On observe ainsi une division constamment réaffirmée des tâches qui s’accompagne d’une pression temporelle importante, notamment l’obligation de répondre presque simultanément aux flux de clients, d’effectuer l’approvisionnement et la gestion des rayons. L’encadrement sera aussi toujours à proximité pour contrôler le travail et surtout limiter des attitudes trop solidaires (jusqu’à l’interdiction de se parler souvent). Cette dilution du travail réel se vérifie encore plus par l’impression de ne pas exercer un métier à part entière face à la dispersion des tâches et de pouvoir effectuer une activité faisant sens. De métier apparent de service, le travail de vente consiste à exécuter des tâches répétitives – qui resteront invisibles – mais indispensables à la valorisation des marchandises (présentation face au client). À cela s’ajoute une évolution importante et très caractéristique de ces boutiques de masse : la gestion en sous-effectif. Il s’agit de rendre le plus flexible la main-d’œuvre afin de l’adapter aux fluctuations de la clientèle, en bafouant ainsi la réglementation sur le temps de travail et notamment le temps partiel contraint qui demeure la règle dans ces structures.

La dispersion salariale et le turnover important contribuent de fait à renforcer l’isolement des employé-e-s et à augmenter leur méconnaissance des droits face à un encadrement usant de pressions diverses pour faire accepter cette flexibilité comme naturelle. Les conditions de travail ne cessent de se dégrader, générant via des contraintes physiques (port de charges lourdes, dos, troubles musculo-squelettiques), et morales (stress, souffrances…). Avec la concurrence entre réseaux d’enseignes, ces contraintes sont le résultat de l’accélération des cadences de travail (« vente à la chaîne ») et des pressions quotidiennes au chiffre : vendre le plus possible en un minimum de temps. De plus, les licenciements et les démissions contraintes sont plus fréquents lorsque les salariés refusent les normes de flexibilité. Dans ces conditions, les salariés se retrouvent isolés pour mener une action collective sans une présence syndicale à proximité de ces lieux de travail.

Mots Clés : Précarité

[1] Cet ensemble compte à la fois des emplois très qualifiés (conseil, assistance) et des emplois peu qualifiés (services opérationnels).

[2] V. Cottet, « Depuis trente ans, les grandes entreprises concentrent de plus en plus d’emplois », Insee Première, n°1289, avril 2010.
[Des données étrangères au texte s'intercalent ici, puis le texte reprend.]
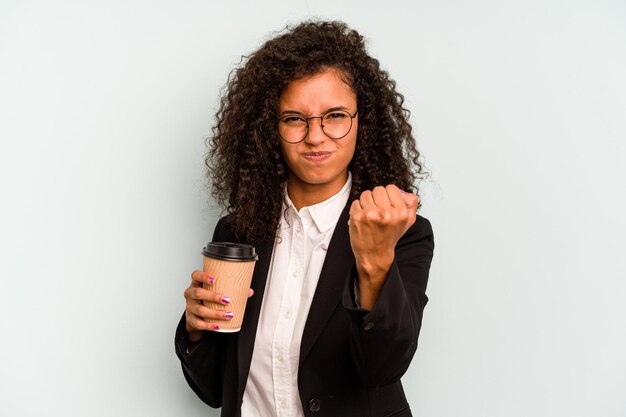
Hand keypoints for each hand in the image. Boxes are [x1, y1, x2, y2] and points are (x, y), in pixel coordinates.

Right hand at [183, 271, 253, 340]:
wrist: (195, 314)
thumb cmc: (207, 299)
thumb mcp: (215, 291)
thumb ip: (231, 289)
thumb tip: (249, 291)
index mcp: (196, 283)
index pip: (195, 275)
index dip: (203, 276)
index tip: (214, 279)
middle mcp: (190, 294)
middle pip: (198, 293)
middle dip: (213, 296)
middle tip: (227, 300)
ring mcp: (189, 307)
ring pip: (200, 310)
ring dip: (215, 313)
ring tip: (228, 315)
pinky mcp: (191, 319)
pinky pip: (199, 323)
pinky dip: (209, 325)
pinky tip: (218, 326)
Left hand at [348, 185, 418, 308]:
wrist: (374, 255)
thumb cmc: (389, 236)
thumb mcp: (407, 221)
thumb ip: (410, 203)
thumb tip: (402, 191)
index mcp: (400, 213)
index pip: (391, 188)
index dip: (388, 195)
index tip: (386, 204)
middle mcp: (386, 213)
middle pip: (378, 189)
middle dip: (377, 198)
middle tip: (377, 210)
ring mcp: (371, 215)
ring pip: (366, 194)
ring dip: (366, 202)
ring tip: (370, 214)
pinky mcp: (357, 217)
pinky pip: (356, 202)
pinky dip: (358, 209)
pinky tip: (362, 219)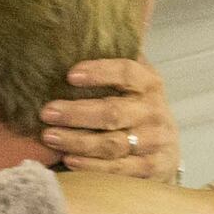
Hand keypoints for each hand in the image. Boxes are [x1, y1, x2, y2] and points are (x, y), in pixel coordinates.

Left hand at [39, 57, 180, 179]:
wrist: (167, 149)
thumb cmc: (137, 109)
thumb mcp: (132, 85)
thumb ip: (111, 69)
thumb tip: (70, 44)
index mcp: (149, 83)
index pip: (126, 72)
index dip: (99, 72)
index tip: (70, 75)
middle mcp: (154, 111)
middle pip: (113, 112)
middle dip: (77, 113)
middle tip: (47, 112)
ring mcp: (156, 141)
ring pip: (112, 143)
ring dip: (78, 141)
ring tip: (49, 136)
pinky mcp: (152, 167)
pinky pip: (119, 169)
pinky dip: (92, 166)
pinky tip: (69, 160)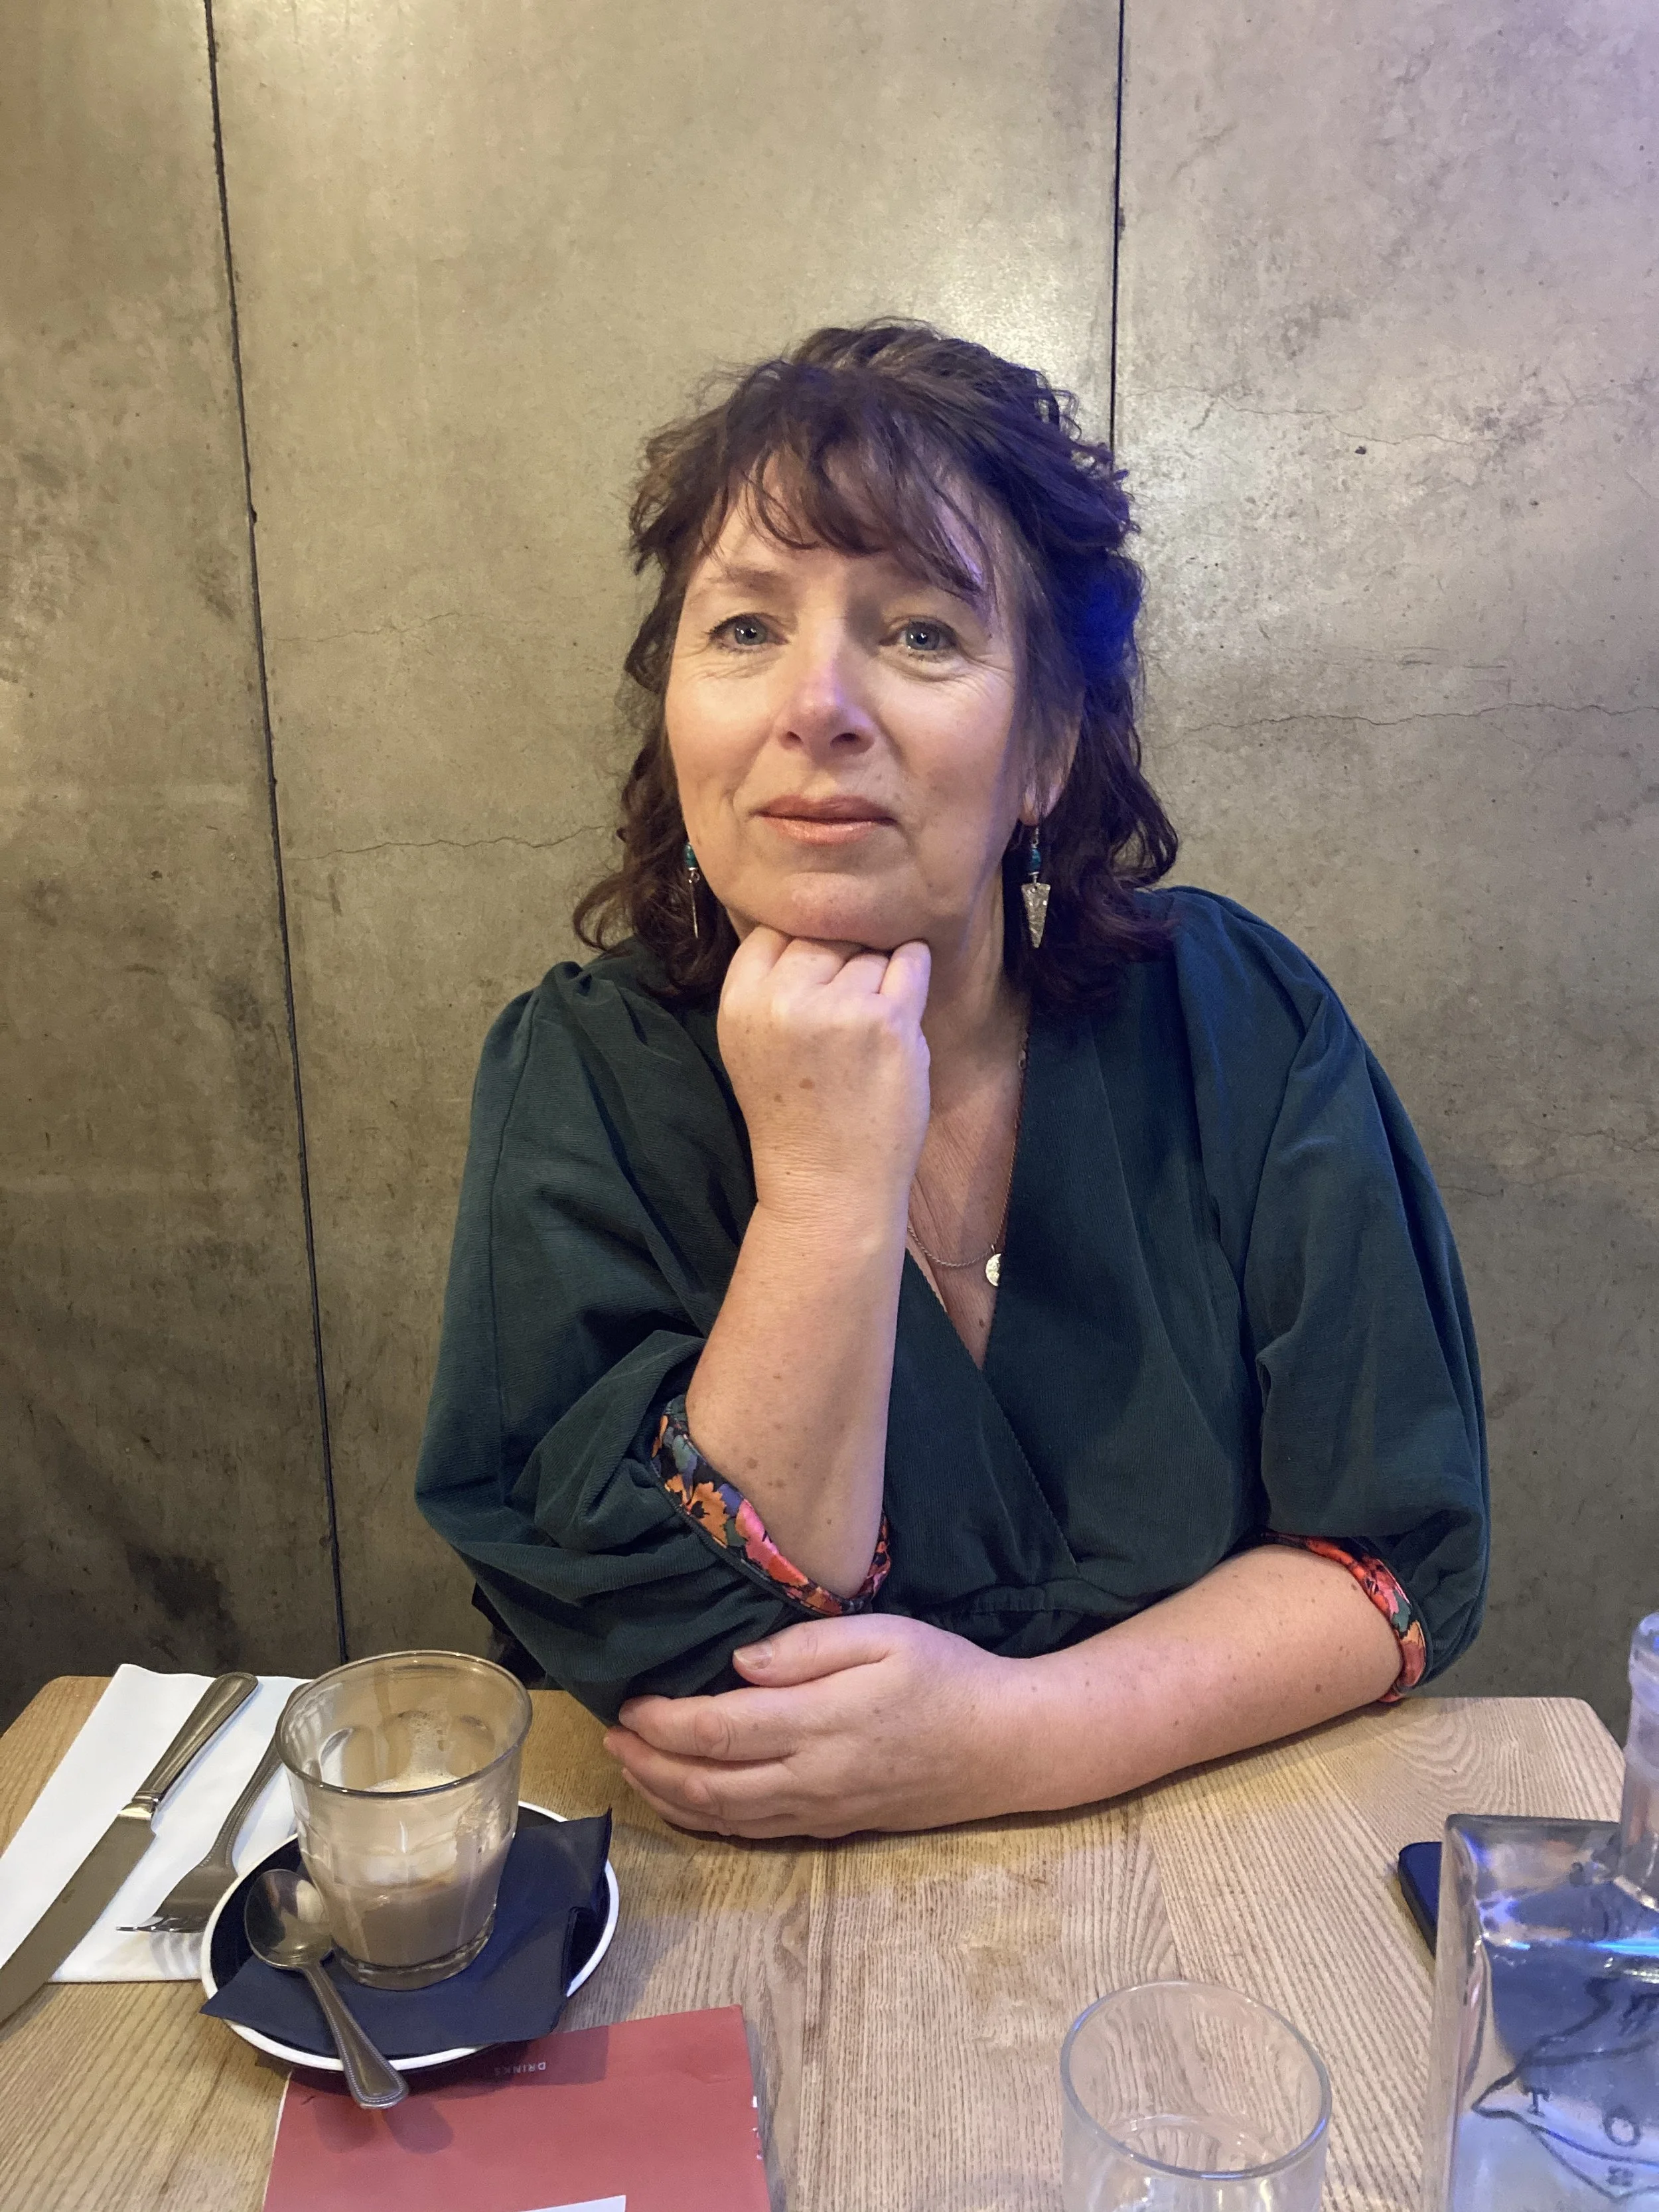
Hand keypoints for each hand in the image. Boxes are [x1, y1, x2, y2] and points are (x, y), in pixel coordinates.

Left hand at [601, 1615, 1022, 1838]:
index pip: (717, 1730)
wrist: (1004, 1746)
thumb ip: (807, 1649)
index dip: (662, 1721)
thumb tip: (738, 1663)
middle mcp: (810, 1777)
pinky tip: (684, 1801)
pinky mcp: (830, 1827)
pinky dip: (704, 1819)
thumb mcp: (885, 1636)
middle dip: (648, 1763)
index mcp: (821, 1723)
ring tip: (630, 1766)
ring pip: (722, 1817)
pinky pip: (751, 1832)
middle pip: (706, 1784)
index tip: (628, 1702)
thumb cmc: (946, 1676)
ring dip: (666, 1794)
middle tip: (609, 1736)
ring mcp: (818, 1811)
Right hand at [716, 927, 931, 1219]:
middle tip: (844, 1016)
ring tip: (867, 1032)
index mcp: (740, 1001)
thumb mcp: (752, 1043)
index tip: (814, 984)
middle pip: (824, 935)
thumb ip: (770, 984)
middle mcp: (783, 999)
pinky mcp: (889, 1022)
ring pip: (869, 950)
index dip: (800, 950)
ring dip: (877, 977)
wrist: (828, 1187)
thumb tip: (813, 920)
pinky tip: (899, 1012)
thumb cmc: (796, 1117)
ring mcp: (839, 1008)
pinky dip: (912, 975)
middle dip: (840, 963)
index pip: (774, 928)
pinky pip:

[3] En France, 41% des réseaux de services ont des points de vente à l’étranger. Leur taille moyenne est de 988 points de vente. C’est dans la restauration rapide que les réseaux sont les plus étendus avec 30 000 points de vente pour les plus grands. Voir Br. Mura, « Les réseaux d’enseignes dans les services », Insee Première, n°1299, juin 2010.

[4] « [Cette incorporation] et son expulsion du processus de production se font en fonction de son adaptabilité au capital, et d’une adaptabilité telle qu’elle est déterminée par le capital lui-même », J.-M. Vincent, « Sortir du travail », Michel Vakaloulis (dir.), Travail salarié et conflit social, Puf, 1999, pp.7-18.